[DO THIS]:
Please set down the material below word for word, from its beginning through the line that contains "phylum: Tracheophyta", leaving the pictures out.

[SUPPLIED DATA]:
** START **

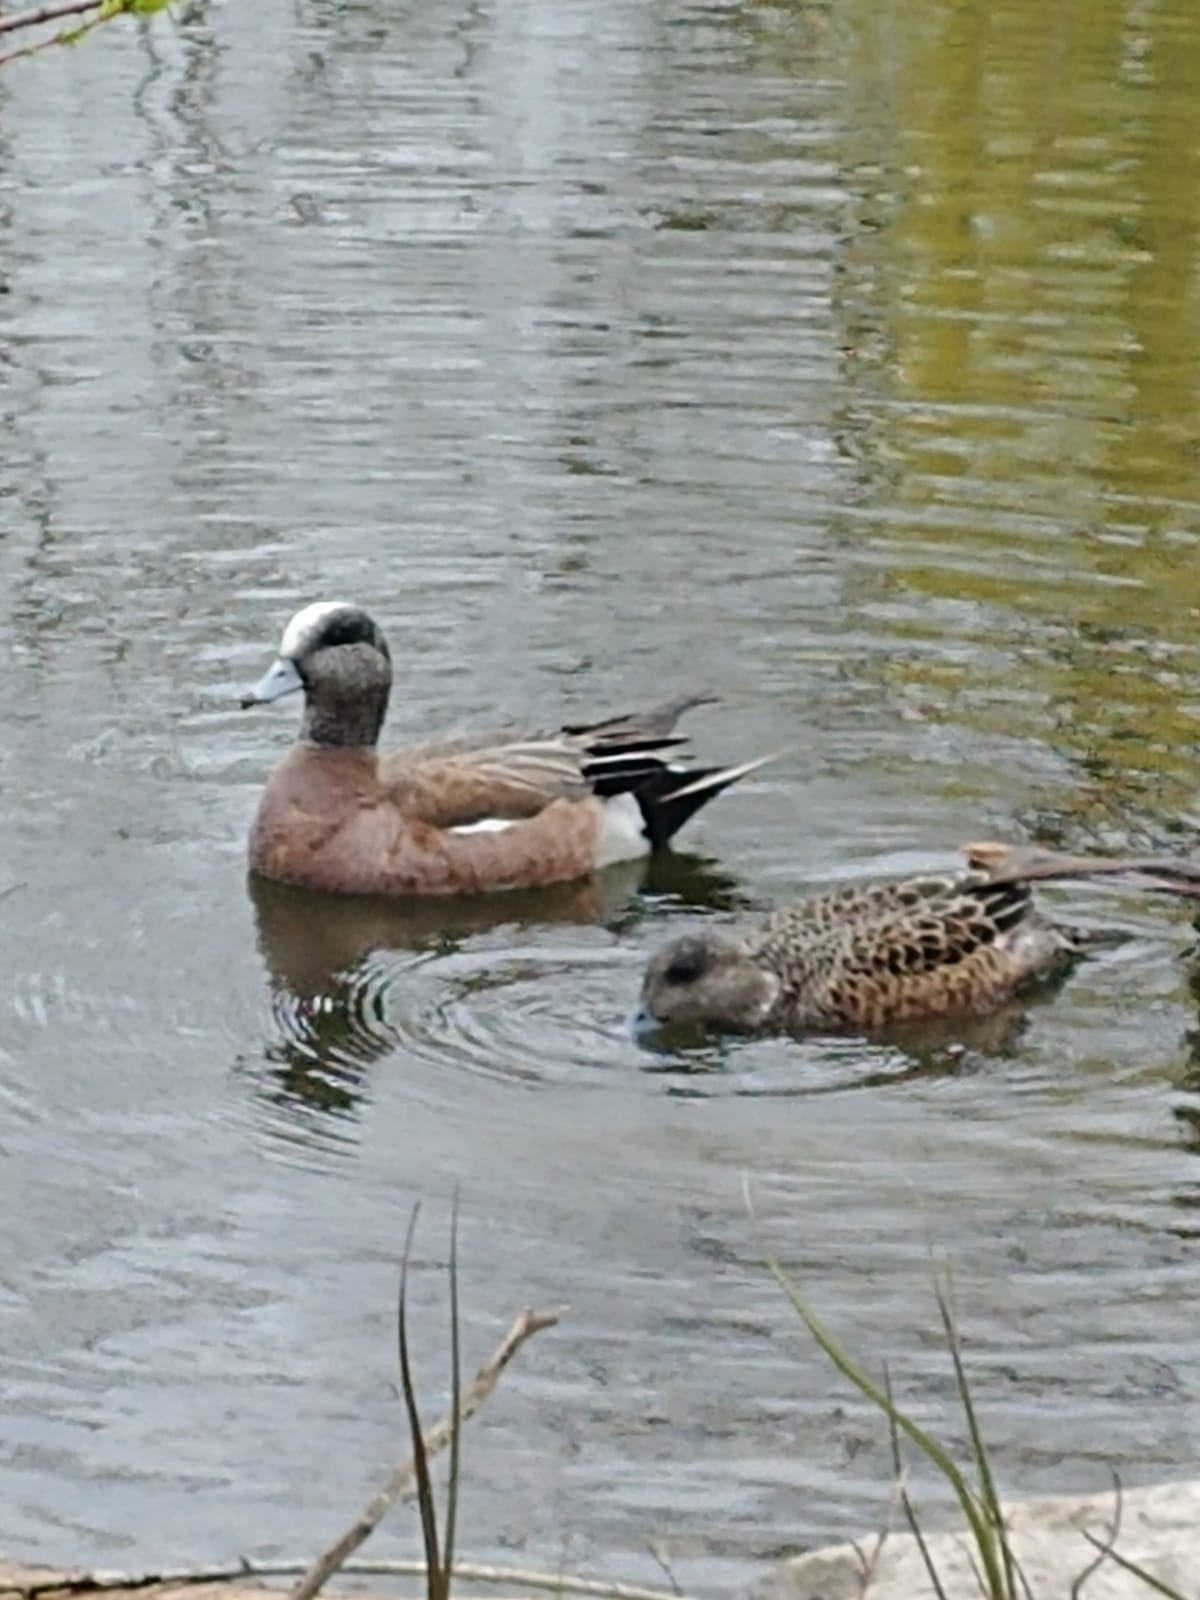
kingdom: Animalia
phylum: Chordata
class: Aves
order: Anseriformes
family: Anatidae
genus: Mareca
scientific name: Mareca americana
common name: American wigeon
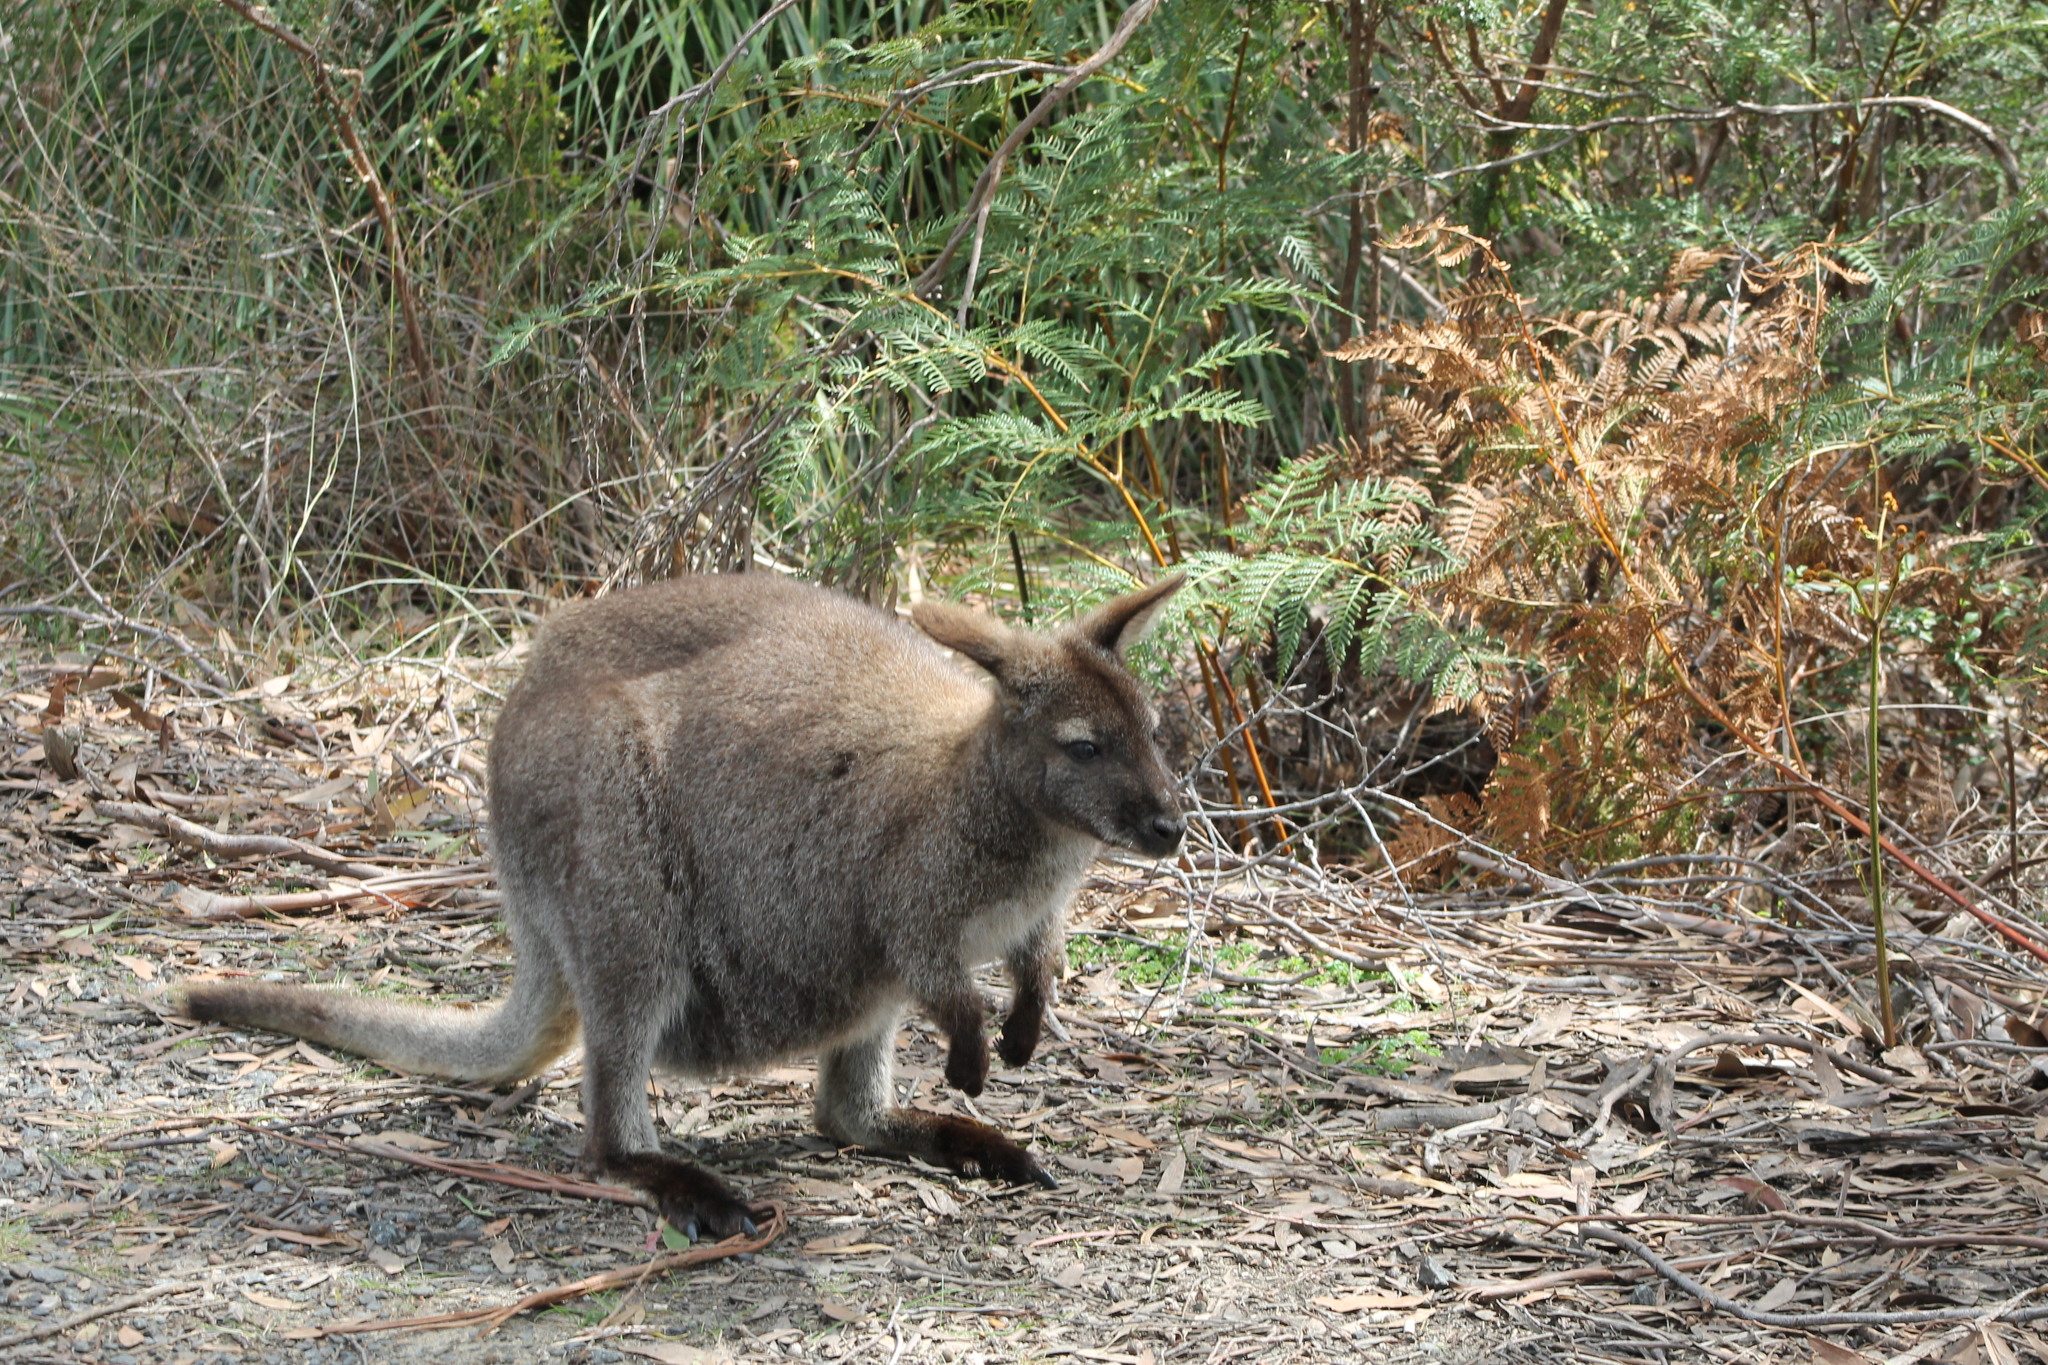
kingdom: Animalia
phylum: Chordata
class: Mammalia
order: Diprotodontia
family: Macropodidae
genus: Notamacropus
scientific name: Notamacropus rufogriseus
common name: Red-necked wallaby
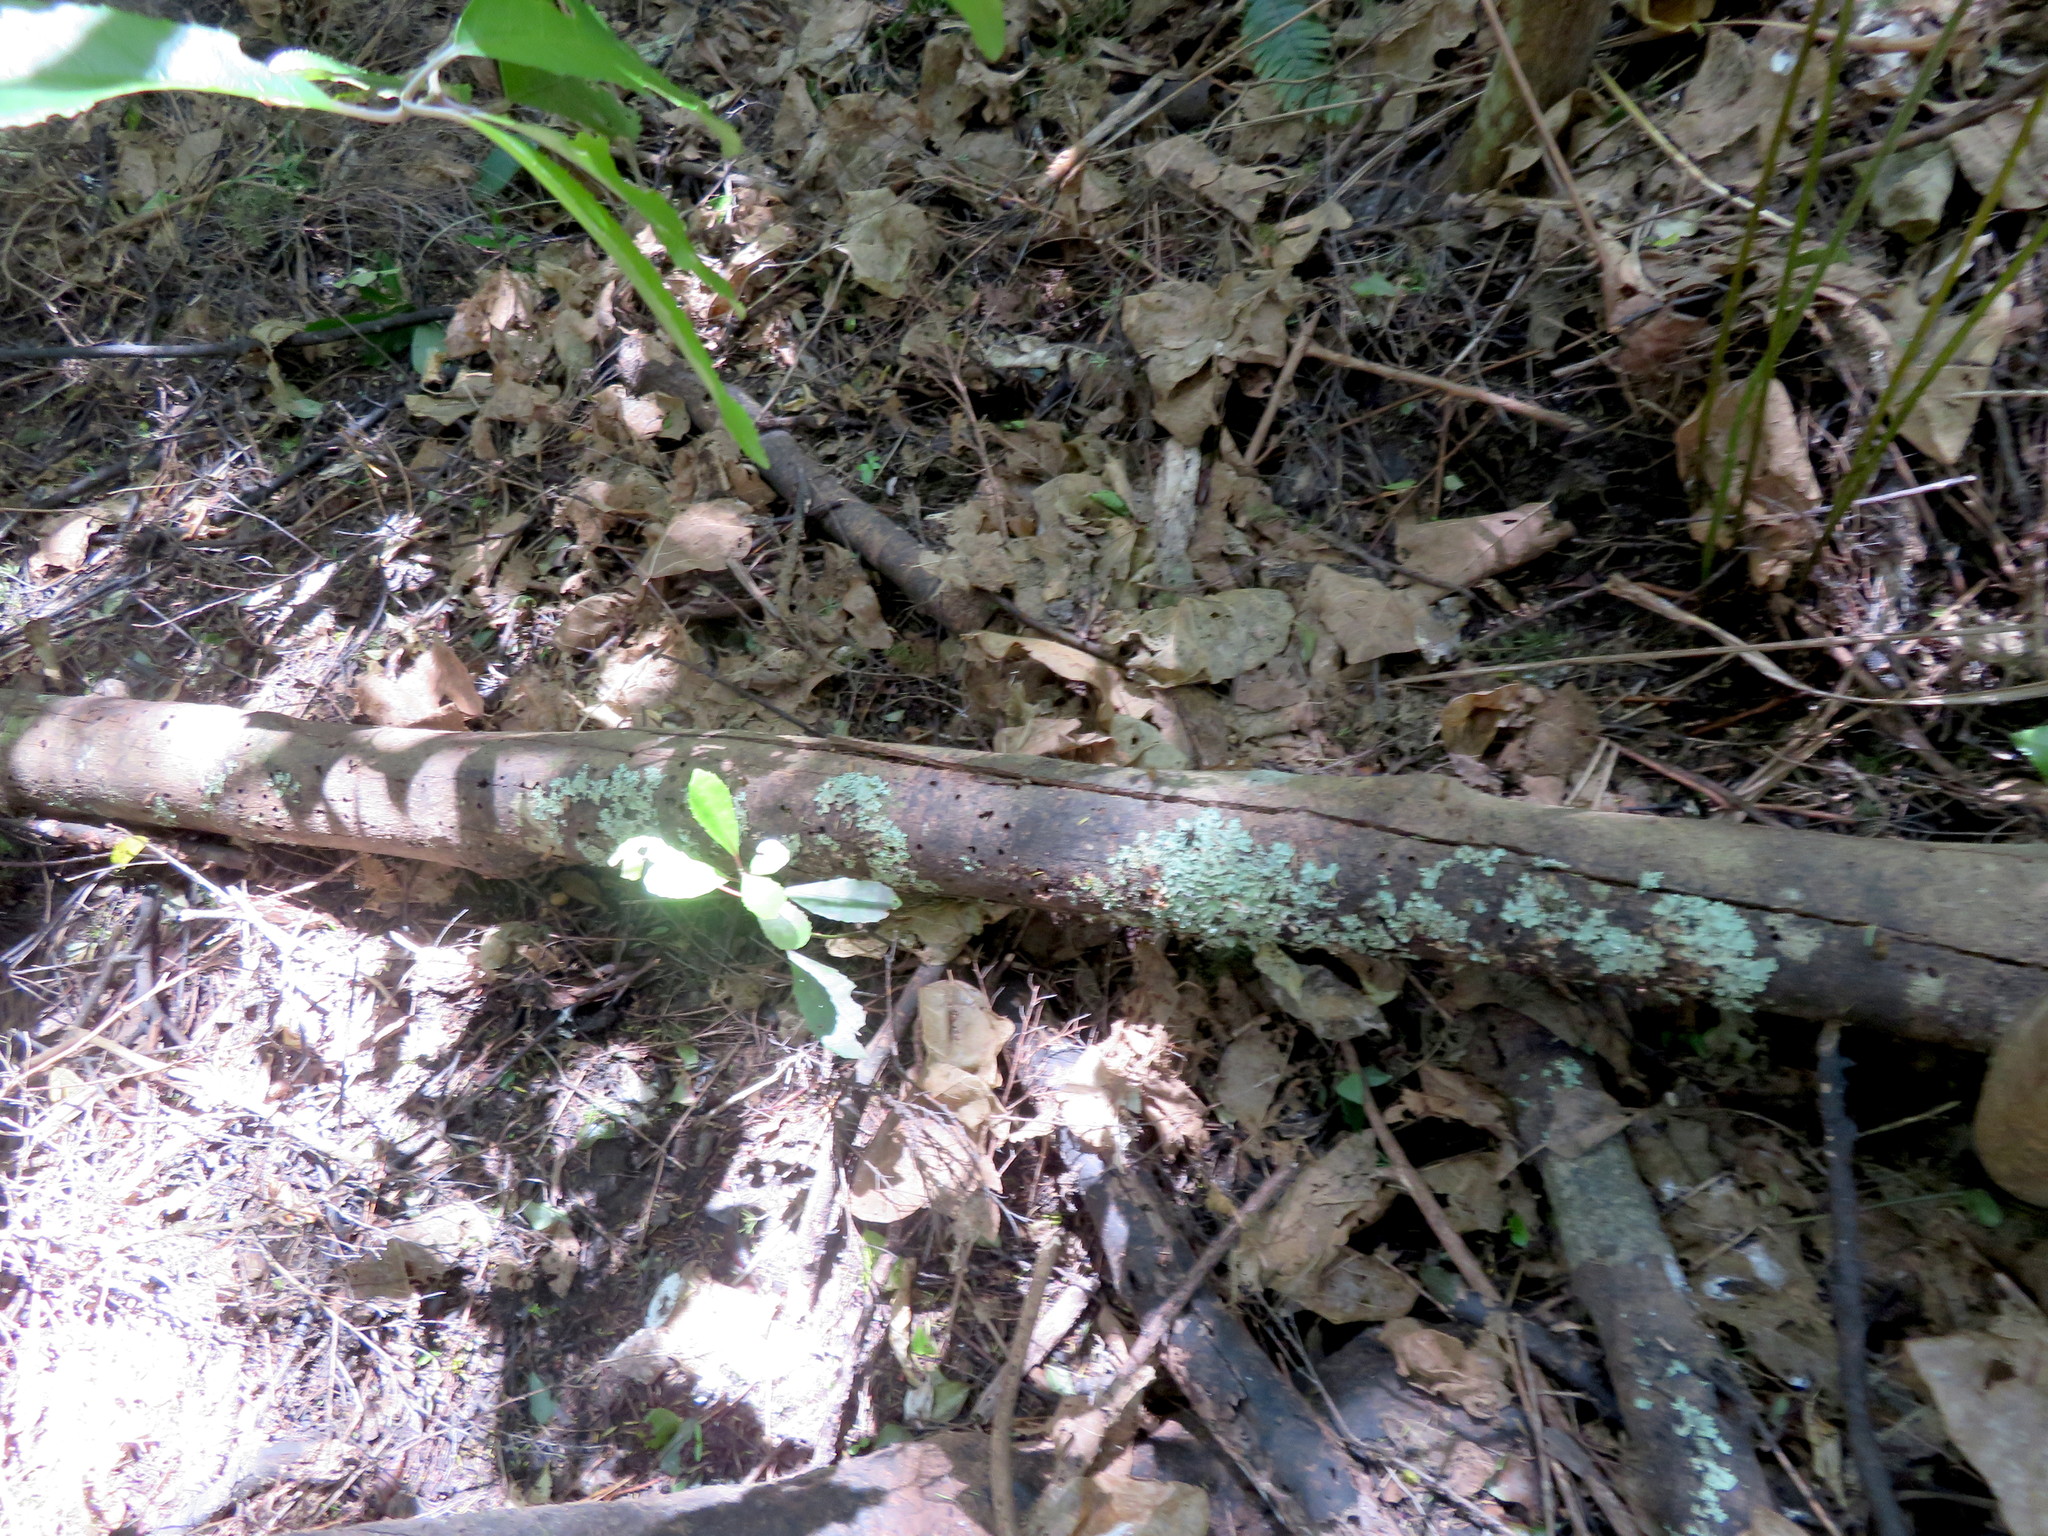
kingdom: Plantae
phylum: Tracheophyta
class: Magnoliopsida
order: Laurales
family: Monimiaceae
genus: Hedycarya
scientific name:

** END **

[THE REPLY]:
kingdom: Animalia
phylum: Chordata
class: Aves
order: Anseriformes
family: Anatidae
genus: Mareca
scientific name: Mareca americana
common name: American wigeon
kingdom: Animalia
phylum: Chordata
class: Mammalia
order: Diprotodontia
family: Macropodidae
genus: Notamacropus
scientific name: Notamacropus rufogriseus
common name: Red-necked wallaby
kingdom: Plantae
phylum: Tracheophyta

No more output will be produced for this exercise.